The example peripheral interfaces 444 include a serial interface
controller 454 or a parallel interface controller 456, which may be
configured to communicate with external devices such as input
devices (e.g., keyboard, mouse, pen, voice input device, touch
input device, etc.) or other peripheral devices (e.g., printer,
scanner, etc.) via one or more I/O ports 458. The example
communication devices 466 include a network controller 460, which
may be arranged to facilitate communications with one or more other
computing devices 462 over a network communication link via one or
more communication ports 464.
[0046] The network communication link may be one example of a
communication media. Communication media may typically be embodied
by computer readable instructions, data structures, program
modules, or other data in a modulated data signal, such as a
carrier wave or other transport mechanism, and may include any
information delivery media. A "modulated data signal" may be a
signal that has one or more of its characteristics set or changed
in such a manner as to encode information in the signal. By way of
example, and not limitation, communication media may include wired
media such as a wired network or direct-wired connection, and
wireless media such as acoustic, radio frequency (RF), microwave,
infrared (IR) and other wireless media. The term computer readable
media as used herein may include both storage media and
communication media.
[0047] The computing device 400 may be implemented as a part of a
general purpose or specialized server, mainframe, or similar
computer that includes any of the above functions. The computing
device 400 may also be implemented as a personal computer including
both laptop computer and non-laptop computer configurations
[0048] Networks for a networked system including the computing
device 400 may comprise any topology of servers, clients, switches,
routers, modems, Internet service providers, and any appropriate
communication media (e.g., wired or wireless communications). A
system according to embodiments may have a static or dynamic
network topology. The networks may include a secure network such as
an enterprise network (e.g., a LAN, WAN, or WLAN), an unsecure
network such as a wireless open network (e.g., IEEE 802.11 wireless
networks), or a world-wide network such (e.g., the Internet). The
networks may also comprise a plurality of distinct networks that
are adapted to operate together. Such networks are configured to
provide communication between the nodes described herein. By way of
example, and not limitation, these networks may include wireless
media such as acoustic, RF, infrared and other wireless media.

▸ Exercises:
a: List every input device that the computing device excerpt names as an example inside parentheses.
b: From the computing device excerpt, extract the span starting with "The example peripheral" and going on through "communication ports 464.", reproducing it word for word.
c: Write the next portion of the computing device excerpt, picking up after its final sentence.
The entries that follow have no connection to the computing device excerpt.

▸ Data excerpts:
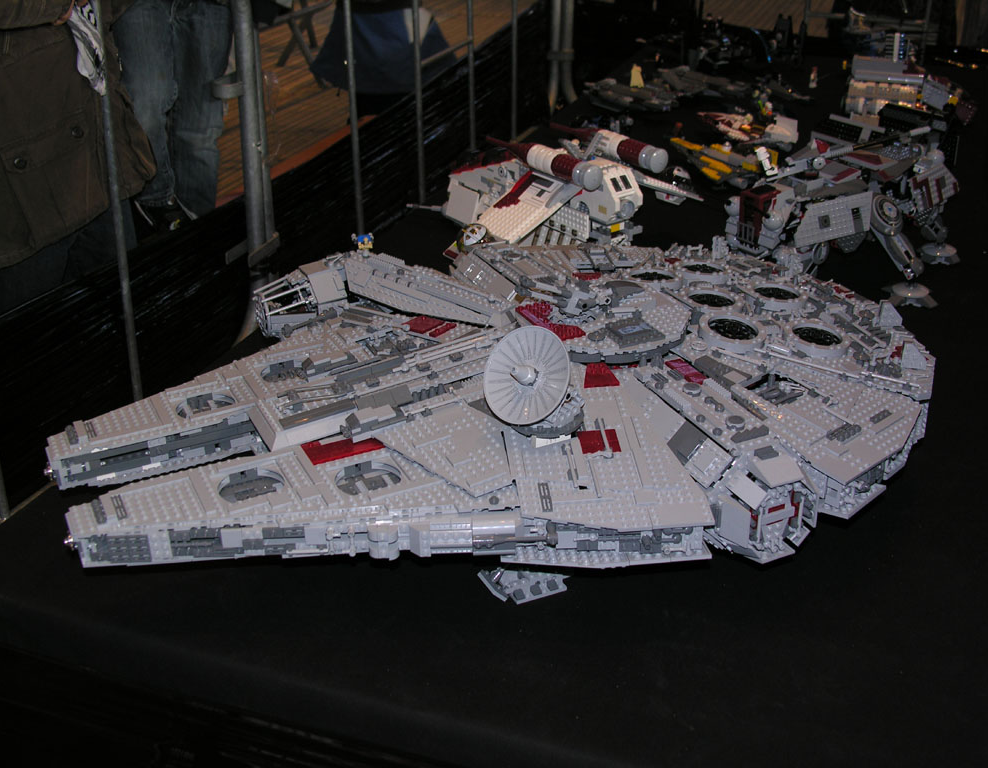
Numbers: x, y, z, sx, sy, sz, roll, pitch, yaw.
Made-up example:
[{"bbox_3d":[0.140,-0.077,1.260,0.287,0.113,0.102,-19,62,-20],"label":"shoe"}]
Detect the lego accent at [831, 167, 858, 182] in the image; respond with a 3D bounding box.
[{"bbox_3d":[0.449,-0.268,1.630,0.042,0.005,0.013,-18,33,-30],"label":"lego accent"}]

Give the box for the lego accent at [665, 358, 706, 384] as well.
[{"bbox_3d":[0.165,-0.011,1.092,0.016,0.005,0.045,-13,30,-22],"label":"lego accent"}]

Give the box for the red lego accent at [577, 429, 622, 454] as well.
[{"bbox_3d":[0.086,0.048,1.032,0.032,0.005,0.030,-4,37,-4],"label":"red lego accent"}]

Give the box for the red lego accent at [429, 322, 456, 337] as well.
[{"bbox_3d":[-0.049,-0.051,1.221,0.009,0.005,0.032,13,31,40],"label":"red lego accent"}]

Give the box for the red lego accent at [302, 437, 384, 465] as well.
[{"bbox_3d":[-0.129,0.054,1.085,0.064,0.005,0.037,-14,32,-22],"label":"red lego accent"}]

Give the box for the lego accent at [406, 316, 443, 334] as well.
[{"bbox_3d":[-0.069,-0.056,1.241,0.033,0.005,0.031,13,31,40],"label":"lego accent"}]

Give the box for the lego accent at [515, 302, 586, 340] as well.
[{"bbox_3d":[0.053,-0.056,1.156,0.037,0.006,0.076,-13,30,-22],"label":"lego accent"}]

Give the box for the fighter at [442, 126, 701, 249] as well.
[{"bbox_3d":[0.077,-0.268,1.739,0.390,0.185,0.380,-19,34,-32],"label":"fighter"}]

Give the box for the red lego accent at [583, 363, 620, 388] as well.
[{"bbox_3d":[0.094,-0.007,1.105,0.032,0.005,0.036,-4,37,-4],"label":"red lego accent"}]

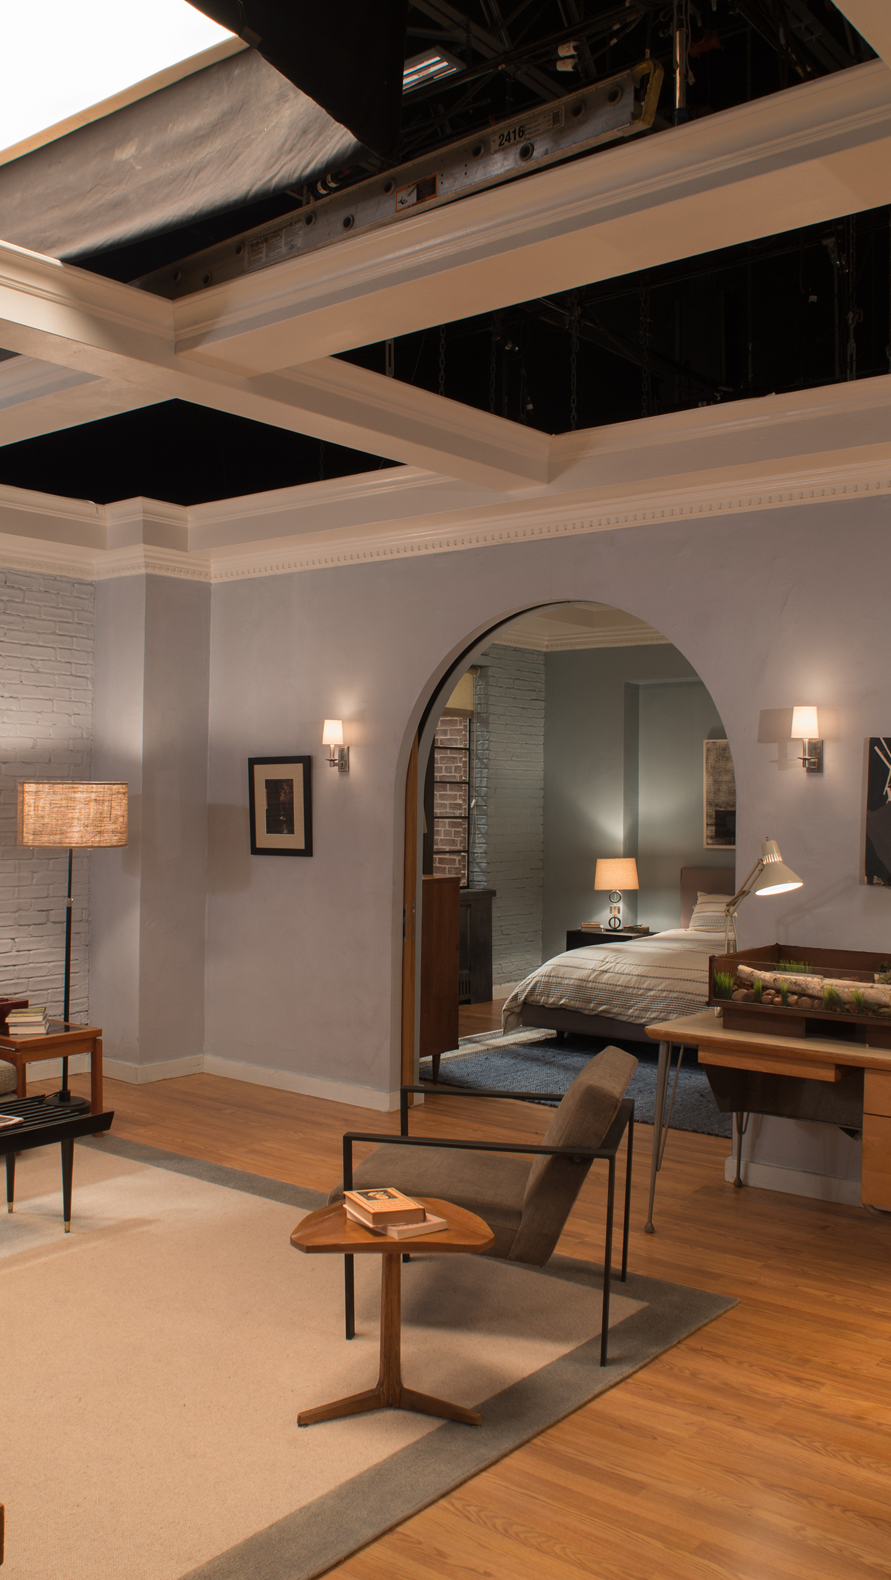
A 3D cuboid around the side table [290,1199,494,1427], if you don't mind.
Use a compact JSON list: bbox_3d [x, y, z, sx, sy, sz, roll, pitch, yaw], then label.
[{"bbox_3d":[-0.152,1.399,3.583,0.540,0.465,0.440,0,0,0],"label":"side table"}]

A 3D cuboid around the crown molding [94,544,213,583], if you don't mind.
[{"bbox_3d":[-1.623,-1.201,7.211,0.485,0.115,0.476,0,0,37],"label":"crown molding"}]

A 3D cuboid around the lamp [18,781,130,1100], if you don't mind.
[{"bbox_3d":[-1.885,0.756,6.589,0.545,1.600,0.545,0,0,37],"label":"lamp"}]

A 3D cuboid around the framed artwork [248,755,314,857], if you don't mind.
[{"bbox_3d":[-0.854,0.086,6.906,0.448,0.521,0.028,0,0,37],"label":"framed artwork"}]

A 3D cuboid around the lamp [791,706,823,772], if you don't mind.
[{"bbox_3d":[1.438,-0.199,5.224,0.120,0.258,0.154,0,0,38],"label":"lamp"}]

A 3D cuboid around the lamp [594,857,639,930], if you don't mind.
[{"bbox_3d":[1.275,0.781,9.750,0.330,0.550,0.330,0,0,37],"label":"lamp"}]

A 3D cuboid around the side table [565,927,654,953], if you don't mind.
[{"bbox_3d":[1.355,1.381,10.472,0.667,0.492,0.377,0,0,38],"label":"side table"}]

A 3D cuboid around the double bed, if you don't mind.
[{"bbox_3d":[1.767,1.104,8.645,1.720,1.000,2.270,0,0,37],"label":"double bed"}]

▸ Responses by task:
a: keyboard, mouse, pen, voice input device, touch input device

b:
The example peripheral interfaces 444 include a serial interface
controller 454 or a parallel interface controller 456, which may be
configured to communicate with external devices such as input
devices (e.g., keyboard, mouse, pen, voice input device, touch
input device, etc.) or other peripheral devices (e.g., printer,
scanner, etc.) via one or more I/O ports 458. The example
communication devices 466 include a network controller 460, which
may be arranged to facilitate communications with one or more other
computing devices 462 over a network communication link via one or
more communication ports 464.

c:
Furthermore, the networks may be portions of the same network or
separate networks.
[0049] Example embodiments may also include methods. These methods
can be implemented in any number of ways, including the structures
described herein. One such way is by machine operations, of devices
of the type described in the present disclosure. Another optional
way is for one or more of the individual operations of the methods
to be performed in conjunction with one or more human operators
performing some of the operations while other operations are
performed by machines. These human operators need not be collocated
with each other, but each can be only with a machine that performs
a portion of the program. In other examples, the human interaction
can be automated such as by pre-selected criteria that are machine
automated.
[0050] FIG. 5 is a flow diagram illustrating an example method for
providing a semantic cache service for connected devices such as
the devices in FIG. 1, arranged in accordance with at least some
embodiments described herein. Example methods may include one or
more operations, functions or actions as illustrated by one or more
of blocks 522, 524, 526, 528, and/or 530. The operations described
in the blocks 522 through 530 may also be stored as
computer-executable instructions in a computer-readable medium such
as a computer-readable medium 520 of a computing device 510.
[0051] An example process of providing a semantic cache service for
connected devices may begin with block 522, "RECEIVE HTTP TRAFFIC
FROM SEMANTIC DEVICE APPLICATIONS", where a semantic cache
application such as the management application 422 of FIG. 4 may
receive web traffic associated with connected devices and
applications in a semantic web environment. Block 522 may be
followed by block 524, "SELECTIVELY FILTER SEMANTIC WEB TRAFFIC",
where the management application 422 may filter the received
traffic using dynamically created and updated lists of semantic web
linked data namespaces through global public and private data
registries. Block 524 may be followed by block 526, "AUTOMATICALLY
REGISTER SEMANTIC RESOURCES", where the management application 422
may cache and proxy detected semantic web resources (e.g., their
URIs) into three namespaces as discussed previously.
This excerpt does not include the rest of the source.